[DIRECTIONS FOR THIS TASK] What lines in the records below include the word "repository"? Return each one.

[EXERCISE DATA]
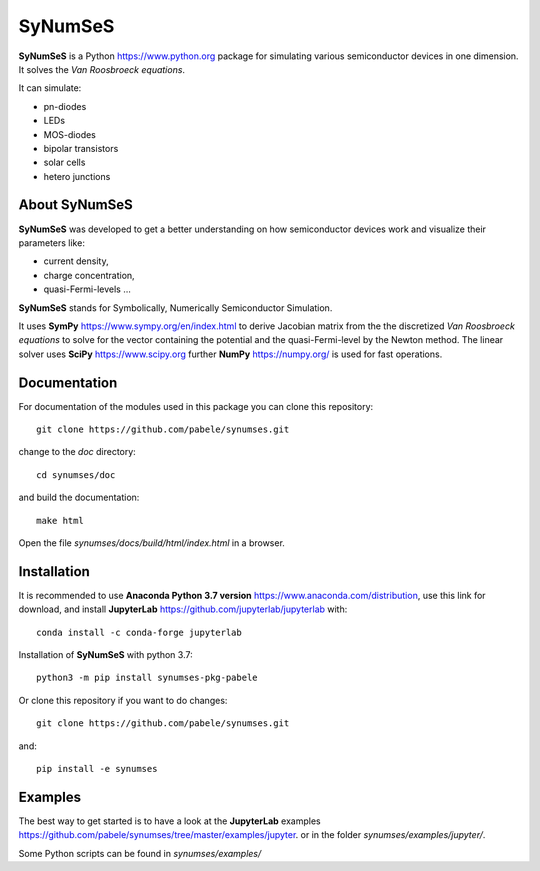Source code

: SyNumSeS
========

**SyNumSeS** is a Python https://www.python.org package for simulating various semiconductor devices
in one dimension.
It solves the *Van Roosbroeck equations*.

It can simulate:

- pn-diodes
- LEDs
- MOS-diodes
- bipolar transistors
- solar cells
- hetero junctions


About SyNumSeS
--------------

**SyNumSeS** was developed to get a better
understanding on how semiconductor devices work and
visualize their parameters like:

- current density,
- charge concentration,
- quasi-Fermi-levels ...

**SyNumSeS** stands for
Symbolically, Numerically
Semiconductor Simulation.

It uses **SymPy** https://www.sympy.org/en/index.html to derive
Jacobian matrix from the the discretized *Van Roosbroeck equations*
to solve for the vector containing the
potential and the quasi-Fermi-level by the Newton method.
The linear solver uses
**SciPy** https://www.scipy.org further
**NumPy** https://numpy.org/ is used for fast operations.


Documentation
-------------

For documentation of the modules used in this package
you can clone this repository::

  git clone https://github.com/pabele/synumses.git

change to the *doc* directory::

  cd synumses/doc

and build the documentation::

  make html

Open the file *synumses/docs/build/html/index.html* in a browser.



Installation
------------

It is recommended to use **Anaconda  Python 3.7 version** https://www.anaconda.com/distribution,
use this link for download,
and install **JupyterLab** https://github.com/jupyterlab/jupyterlab with::
  
  conda install -c conda-forge jupyterlab


Installation of **SyNumSeS** with python 3.7::

  python3 -m pip install synumses-pkg-pabele


Or clone this repository if you want to do changes::

  git clone https://github.com/pabele/synumses.git

and::

  pip install -e synumses


Examples
--------

The best way to get started is to have a look at the
**JupyterLab** examples https://github.com/pabele/synumses/tree/master/examples/jupyter.
or in the folder *synumses/examples/jupyter/*.

Some Python scripts can be found in *synumses/examples/*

[COMPLETED TASK]
you can clone this repository::
Or clone this repository if you want to do changes::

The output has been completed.